As the group of us “Castle Dwellers,” as we have come to be known, landed in the United States for the first time in three months, we all cheered. The flight attendant was kind enough to announce that it was one of my friend’s 21st birthday and we all sang the Birthday Song in Dutch amidst an airplane full of other people who thought we were crazy. As I walked off the plane another flight attendant looked at me and said, “Welcome home.” Being the sap that I am, of course I got a little teary-eyed.

Ninety days ago if you had told me I would have gotten through this whole experience I probably would have laughed. When I first moved into my room at Kasteel Well, I was terrified to say the least. Ten countries and 18 flights later, I can now say that I did it: I survived being an adult for the first time, and it was one of the greatest experiences of my life. I learned so much about myself (probably more than I wanted to know), about the world, and about mankind.

I know I am different, I can feel it. I am still the Amy I was when I left, but I am much more accepting and open-minded now. Everyone in this world is different, with different values, beliefs, ideas, physical features, lifestyles. I used to be afraid of people who were different from me, but then I stopped and said to myself, “I am the outsider here. I am different from them.” It’s ok to be different, because, when it comes down to it, we are all still human beings, and that is what unites the world.

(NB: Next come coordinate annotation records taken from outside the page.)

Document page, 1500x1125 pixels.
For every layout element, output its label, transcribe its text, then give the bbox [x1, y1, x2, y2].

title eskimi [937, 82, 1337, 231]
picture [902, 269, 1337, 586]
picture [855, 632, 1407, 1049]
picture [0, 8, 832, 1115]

I have such an appreciation for the people around me and what they have taught me. Before I left, someone told me that my parents had equipped me with everything I could possibly need to make it in the world and that I just needed to realize it. I finally have, and because of it, I am confident enough to begin making my mark. If I had one wish, it would be that everyone could have the experience I did: to meet new people, taste new foods, and, more than anything, teach themselves that they can do it. Once you realize that, the world, and all of the different people in it, don’t seem as scary anymore.